Grouped around the main sanctuary, there arose temples and chapels to the gods and goddesses who formed his court, so that Ekur became the name for an entire sacred precinct in the city of Nippur. The name “mountain house” suggests a lofty structure and was perhaps the designation originally of the staged tower at Nippur, built in imitation of a mountain, with the sacred shrine of the god on the top.

Enlil was also known as the god of weather. According to the Sumerians, Enlil requested the creation of a slave race, but then got tired of their noise and tried to kill them by sending a flood.
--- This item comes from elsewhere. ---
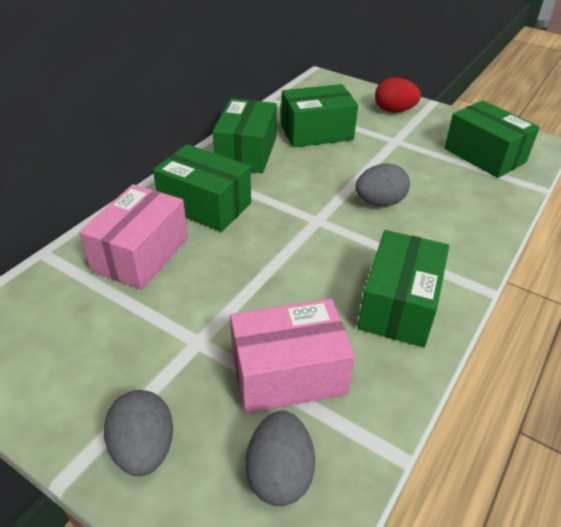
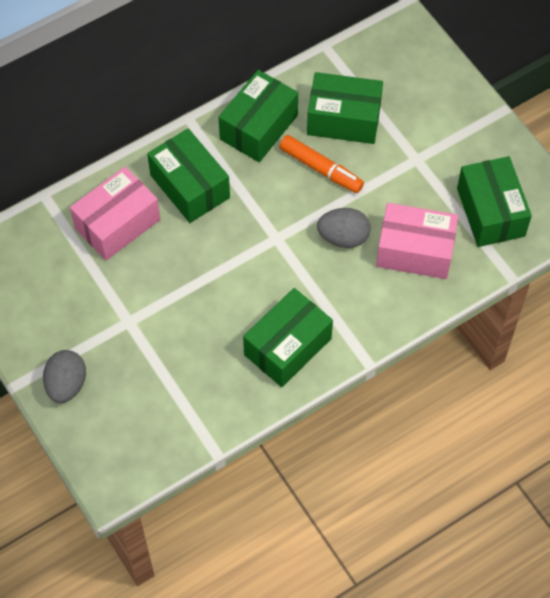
camera: 25 degrees right, 20 degrees up
(279, 473) = (138, 431): grey egg -> none
(288, 373) = (177, 369): pink box -> pink box (415, 251)
(321, 164) = (321, 169): none -> orange marker
(394, 111) = (448, 111): red egg -> none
A mortal known as Utnapishtim survived the flood through the help of another god, Ea, and he was made immortal by Enlil after Enlil’s initial fury had subsided.

As Enlil was the only god who could reach An, the god of heaven, he held sway over the other gods who were assigned tasks by his agent and would travel to Nippur to draw in his power. He is thus seen as the model for kingship. Enlil was assimilated to the north “Pole of the Ecliptic”. His sacred number name was 50.

At a very early period prior to 3000 BC, Nippur had become the centre of a political district of considerable extent. Inscriptions found at Nippur, where extensive excavations were carried on during 1888–1900 by John P. Peters and John Henry Haynes, under the auspices of the University of Pennsylvania, show that Enlil was the head of an extensive pantheon. Among the titles accorded to him are “king of lands”, “king of heaven and earth”, and “father of the gods”.

In mythology, the Ekur was the centre of the earth and location where heaven and earth were united. It is also known as Duranki and one of its structures is known as the Kiur (“great place”). Enamtila (É.NAM.TI.LA, “house of life” or possibly “house of creation”), a sanctuary dedicated to Enlil, has also been suggested to have been located within the Ekur at Nippur.

Enamtila was likely another name for Ehursag (É.HUR.SAG, “house of the mountains”), commonly associated with a temple of Enlil. Ehursag is also the name or epithet of Ninhursag’s temple at Hiza and has been suggested to have been an interchangeable word with Enamtila.

A hymn to Nanna illustrates the close relationship between temples, houses and mountains. “In your house on high, in your beloved house, I will come to live, O Nanna, up above in your cedar perfumed mountain”. This was carried-on into later tradition in the Bible by the prophet Micah who envisions “the mountain of the temple of Yahweh”.